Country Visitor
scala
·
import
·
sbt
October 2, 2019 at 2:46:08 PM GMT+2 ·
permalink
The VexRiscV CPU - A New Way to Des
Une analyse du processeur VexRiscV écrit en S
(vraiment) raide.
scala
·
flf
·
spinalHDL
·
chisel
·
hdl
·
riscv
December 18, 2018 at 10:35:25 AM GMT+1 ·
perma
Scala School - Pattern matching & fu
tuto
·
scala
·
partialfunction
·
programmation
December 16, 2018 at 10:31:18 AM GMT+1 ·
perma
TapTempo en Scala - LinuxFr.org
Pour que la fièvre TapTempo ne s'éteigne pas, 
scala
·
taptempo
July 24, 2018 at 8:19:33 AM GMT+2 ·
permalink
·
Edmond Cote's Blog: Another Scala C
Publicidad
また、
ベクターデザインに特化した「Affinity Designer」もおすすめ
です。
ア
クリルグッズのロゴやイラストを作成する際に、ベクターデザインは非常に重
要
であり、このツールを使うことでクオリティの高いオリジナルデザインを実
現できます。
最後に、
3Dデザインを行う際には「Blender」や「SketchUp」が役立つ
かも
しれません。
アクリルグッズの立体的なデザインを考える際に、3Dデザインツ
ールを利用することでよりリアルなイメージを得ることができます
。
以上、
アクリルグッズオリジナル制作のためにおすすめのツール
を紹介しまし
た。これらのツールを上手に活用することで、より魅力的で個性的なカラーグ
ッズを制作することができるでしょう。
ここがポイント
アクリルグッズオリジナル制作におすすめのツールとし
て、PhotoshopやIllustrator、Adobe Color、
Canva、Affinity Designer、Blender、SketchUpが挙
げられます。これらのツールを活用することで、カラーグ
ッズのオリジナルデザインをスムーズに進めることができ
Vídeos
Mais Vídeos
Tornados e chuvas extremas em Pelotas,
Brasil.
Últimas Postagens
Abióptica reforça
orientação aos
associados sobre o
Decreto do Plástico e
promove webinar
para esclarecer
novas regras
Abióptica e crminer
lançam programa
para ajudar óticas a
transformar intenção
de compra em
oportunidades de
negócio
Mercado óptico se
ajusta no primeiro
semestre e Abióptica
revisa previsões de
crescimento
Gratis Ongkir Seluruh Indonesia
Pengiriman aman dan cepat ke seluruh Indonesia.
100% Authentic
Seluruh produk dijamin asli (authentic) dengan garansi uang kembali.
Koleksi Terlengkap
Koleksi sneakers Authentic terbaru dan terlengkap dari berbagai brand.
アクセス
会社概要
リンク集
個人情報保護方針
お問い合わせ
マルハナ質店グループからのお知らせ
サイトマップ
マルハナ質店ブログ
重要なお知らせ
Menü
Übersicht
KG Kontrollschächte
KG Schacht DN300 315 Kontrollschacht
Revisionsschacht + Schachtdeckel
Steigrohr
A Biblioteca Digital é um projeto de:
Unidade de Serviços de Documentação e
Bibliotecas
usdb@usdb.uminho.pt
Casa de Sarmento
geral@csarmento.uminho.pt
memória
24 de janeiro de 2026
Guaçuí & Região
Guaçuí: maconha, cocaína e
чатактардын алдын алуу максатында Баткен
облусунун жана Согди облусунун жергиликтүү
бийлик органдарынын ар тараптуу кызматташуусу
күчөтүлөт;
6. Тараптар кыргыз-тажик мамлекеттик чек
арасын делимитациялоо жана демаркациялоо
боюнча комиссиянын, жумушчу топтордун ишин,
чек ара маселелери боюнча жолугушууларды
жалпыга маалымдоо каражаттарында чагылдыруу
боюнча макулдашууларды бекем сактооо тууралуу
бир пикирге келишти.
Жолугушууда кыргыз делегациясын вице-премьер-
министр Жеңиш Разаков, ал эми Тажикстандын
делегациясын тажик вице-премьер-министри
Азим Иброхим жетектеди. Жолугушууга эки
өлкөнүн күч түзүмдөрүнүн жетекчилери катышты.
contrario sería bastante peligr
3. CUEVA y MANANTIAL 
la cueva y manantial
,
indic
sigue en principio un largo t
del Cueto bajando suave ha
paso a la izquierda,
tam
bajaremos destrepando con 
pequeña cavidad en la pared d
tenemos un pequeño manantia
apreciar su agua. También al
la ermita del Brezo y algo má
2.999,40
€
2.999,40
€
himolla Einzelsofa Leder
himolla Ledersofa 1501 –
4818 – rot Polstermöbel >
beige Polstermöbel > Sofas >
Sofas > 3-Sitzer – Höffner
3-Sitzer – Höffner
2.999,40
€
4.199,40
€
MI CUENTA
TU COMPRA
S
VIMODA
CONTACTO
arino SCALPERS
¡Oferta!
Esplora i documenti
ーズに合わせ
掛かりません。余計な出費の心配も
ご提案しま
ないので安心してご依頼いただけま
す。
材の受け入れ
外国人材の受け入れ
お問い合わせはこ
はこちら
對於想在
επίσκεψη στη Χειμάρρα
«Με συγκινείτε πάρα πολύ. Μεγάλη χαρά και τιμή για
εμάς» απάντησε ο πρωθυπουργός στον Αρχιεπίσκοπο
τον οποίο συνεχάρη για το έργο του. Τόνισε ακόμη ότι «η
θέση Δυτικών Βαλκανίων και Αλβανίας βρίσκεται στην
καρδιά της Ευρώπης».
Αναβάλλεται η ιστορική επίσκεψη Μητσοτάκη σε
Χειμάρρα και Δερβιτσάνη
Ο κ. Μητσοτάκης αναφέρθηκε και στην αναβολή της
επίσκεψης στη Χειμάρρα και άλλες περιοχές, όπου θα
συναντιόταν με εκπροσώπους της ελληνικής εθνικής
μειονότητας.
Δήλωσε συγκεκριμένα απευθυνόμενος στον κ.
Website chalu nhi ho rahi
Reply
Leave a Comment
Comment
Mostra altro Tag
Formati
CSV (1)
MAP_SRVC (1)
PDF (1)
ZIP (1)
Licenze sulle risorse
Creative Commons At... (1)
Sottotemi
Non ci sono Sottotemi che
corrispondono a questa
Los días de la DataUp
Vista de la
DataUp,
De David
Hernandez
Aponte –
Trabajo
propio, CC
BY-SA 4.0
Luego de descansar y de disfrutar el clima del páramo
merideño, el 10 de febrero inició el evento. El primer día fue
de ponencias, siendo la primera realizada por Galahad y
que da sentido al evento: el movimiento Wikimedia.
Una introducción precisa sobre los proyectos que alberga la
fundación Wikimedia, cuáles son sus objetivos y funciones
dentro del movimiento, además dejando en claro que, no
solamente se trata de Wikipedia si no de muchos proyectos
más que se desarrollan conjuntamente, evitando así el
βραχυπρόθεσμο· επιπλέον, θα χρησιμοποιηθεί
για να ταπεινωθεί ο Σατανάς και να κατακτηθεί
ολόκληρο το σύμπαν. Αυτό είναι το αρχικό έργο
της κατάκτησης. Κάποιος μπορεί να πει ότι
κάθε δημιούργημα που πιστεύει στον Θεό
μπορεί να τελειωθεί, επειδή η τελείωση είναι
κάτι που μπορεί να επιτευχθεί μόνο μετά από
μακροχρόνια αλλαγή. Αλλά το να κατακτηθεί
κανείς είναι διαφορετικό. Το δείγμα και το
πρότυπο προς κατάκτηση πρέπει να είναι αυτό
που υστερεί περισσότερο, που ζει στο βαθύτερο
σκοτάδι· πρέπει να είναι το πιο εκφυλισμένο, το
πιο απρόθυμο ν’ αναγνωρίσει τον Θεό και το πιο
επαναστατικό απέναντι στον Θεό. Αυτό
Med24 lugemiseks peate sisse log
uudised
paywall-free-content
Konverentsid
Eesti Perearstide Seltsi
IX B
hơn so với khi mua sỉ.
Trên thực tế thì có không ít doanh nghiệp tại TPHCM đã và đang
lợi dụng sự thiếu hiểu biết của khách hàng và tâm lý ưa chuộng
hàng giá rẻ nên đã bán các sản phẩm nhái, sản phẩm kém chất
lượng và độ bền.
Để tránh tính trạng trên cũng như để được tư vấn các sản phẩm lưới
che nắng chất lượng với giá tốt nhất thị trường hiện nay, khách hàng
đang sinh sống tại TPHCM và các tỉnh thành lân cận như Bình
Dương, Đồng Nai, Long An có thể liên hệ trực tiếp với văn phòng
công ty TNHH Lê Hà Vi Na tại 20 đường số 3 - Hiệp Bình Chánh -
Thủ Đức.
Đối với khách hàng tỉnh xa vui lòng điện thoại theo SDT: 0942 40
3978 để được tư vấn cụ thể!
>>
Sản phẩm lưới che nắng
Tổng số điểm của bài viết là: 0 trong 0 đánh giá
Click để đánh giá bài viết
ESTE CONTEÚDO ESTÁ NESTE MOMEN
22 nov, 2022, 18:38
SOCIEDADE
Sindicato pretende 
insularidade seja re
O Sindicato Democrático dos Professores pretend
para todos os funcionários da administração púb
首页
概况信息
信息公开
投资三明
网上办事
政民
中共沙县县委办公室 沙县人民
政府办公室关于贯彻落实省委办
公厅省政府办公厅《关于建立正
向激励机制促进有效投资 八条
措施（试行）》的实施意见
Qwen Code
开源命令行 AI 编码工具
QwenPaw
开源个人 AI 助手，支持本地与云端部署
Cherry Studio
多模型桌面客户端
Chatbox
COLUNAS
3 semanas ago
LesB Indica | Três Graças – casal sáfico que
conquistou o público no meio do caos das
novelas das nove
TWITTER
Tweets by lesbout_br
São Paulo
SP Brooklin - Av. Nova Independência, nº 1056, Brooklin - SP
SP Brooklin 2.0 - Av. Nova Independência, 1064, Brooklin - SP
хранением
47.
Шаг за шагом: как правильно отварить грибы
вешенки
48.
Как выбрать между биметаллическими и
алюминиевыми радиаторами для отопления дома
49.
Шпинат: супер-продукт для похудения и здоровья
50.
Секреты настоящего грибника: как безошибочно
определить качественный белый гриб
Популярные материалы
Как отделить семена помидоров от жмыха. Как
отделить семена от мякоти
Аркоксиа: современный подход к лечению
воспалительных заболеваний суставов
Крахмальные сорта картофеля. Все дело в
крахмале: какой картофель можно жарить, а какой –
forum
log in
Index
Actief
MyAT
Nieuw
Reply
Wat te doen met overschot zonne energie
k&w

· · ·

[Your assignment] Quote the data from the start through the line containing "programmation", both ends included.

[Response to the exercise]
Country Visitor
scala
·
import
·
sbt
October 2, 2019 at 2:46:08 PM GMT+2 ·
permalink
The VexRiscV CPU - A New Way to Des
Une analyse du processeur VexRiscV écrit en S
(vraiment) raide.
scala
·
flf
·
spinalHDL
·
chisel
·
hdl
·
riscv
December 18, 2018 at 10:35:25 AM GMT+1 ·
perma
Scala School - Pattern matching & fu
tuto
·
scala
·
partialfunction
·
programmation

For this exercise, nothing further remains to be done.